LIZZIE Deignan revealed she used local knowledge to defy her race director and solo to victory in the Women's Tour de Yorkshire in Harrogate.

The former world champion attacked out of the breakaway with 13.5 kilometres left of the 122.5km stage from Tadcaster, but only after being told by her Boels Dolmans team to sit up and wait for a sprint finish.

The Otley rider decided she knew her way around Yorkshire a little better and pushed on, eventually winning by 55 seconds from a chasing pack led by Coryn Rivera of Team Sunweb.

Deignan had been out in front along with team-mate Anna van der Breggen, the Olympic and European champion, and British rider Dani King of Cylance, but a lead that had been close to two minutes had been halved with 30km to go.

"The chasing group was coming pretty close and my race director said, 'Wait for the sprint Lizzie, you're coming back'. But I thought, 'No, I'm not waiting for the sprint, I know the roads better than you and it's not coming back'," Deignan said.

"I took advantage of one of the little kickers and went for it."

King battled gamely to stay with her but did not have the legs after doing plenty of early work in the break, and Deignan soloed home to popular acclaim in front of huge crowds in Harrogate.

"It's special and surreal," she said of the welcome she received, having had enough time in hand to soak up the final kilometre. "I still can't get my head around how many people came out to support us."

After King had helped the early break pull out a lead of 90 seconds, Deignan and Van der Breggen used the only categorised climb of the day, the Cote de Lofthouse, to attack out of the peloton.

As the race splintered behind them they soon caught the break and then powered clear, with only King able to respond.

"We knew that Lofthouse would be the breaking point in the race and we sent Amy Pieters up the road in the breakaway," Deignan said. "Me and Anna jumped across and we knew at that point we had the race in our hands."

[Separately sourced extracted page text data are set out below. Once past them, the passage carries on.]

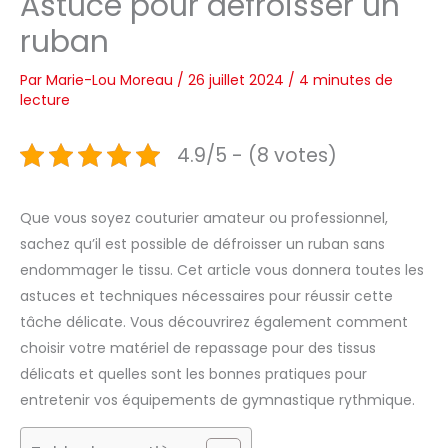
Astuce pour défroisser un
ruban
Par
Marie-Lou Moreau
/
26 juillet 2024
/
4 minutes de
lecture
4.9/5 - (8 votes)
Que vous soyez couturier amateur ou professionnel,
sachez qu’il est possible de défroisser un ruban sans
endommager le tissu. Cet article vous donnera toutes les
astuces et techniques nécessaires pour réussir cette
tâche délicate. Vous découvrirez également comment
choisir votre matériel de repassage pour des tissus
délicats et quelles sont les bonnes pratiques pour
entretenir vos équipements de gymnastique rythmique.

Van der Breggen worked tirelessly to keep up the pace and hold off the chase – and having a rider of her calibre working in a support role is testament to the superior strength of the Boels Dolman squad.

"I suffered a lot today but the plan was like this and it worked out," the Dutchwoman said. "We tried to make the gap as big as possible. I put in a lot of effort to do that but when the climbs were still coming I was empty but Lizzie still felt good so I told her to go and she did in an amazing way. She was so strong."

Giorgia Bronzini of the British-registered Wiggle High5 team came home in third, with British national champion Hannah Barnes (Canyon SRAM) fifth and King making it home in 10th.

But after Deignan's late attack, there was only going to be one winner.

"I didn't dare believe it until that '1km to go' banner," she said. "It was a bit of a climb up to that, and I thought I'm just getting slower and slower and they're getting faster and faster."

Among the crowds at the finish were Deignan's family, with her grandma first to give her a hug behind the podium.

"They're obviously very good," she said with a laugh. "They get through all the security fences."

East Morton's Annabel Simpson was placed 32nd riding for Drops cycling team.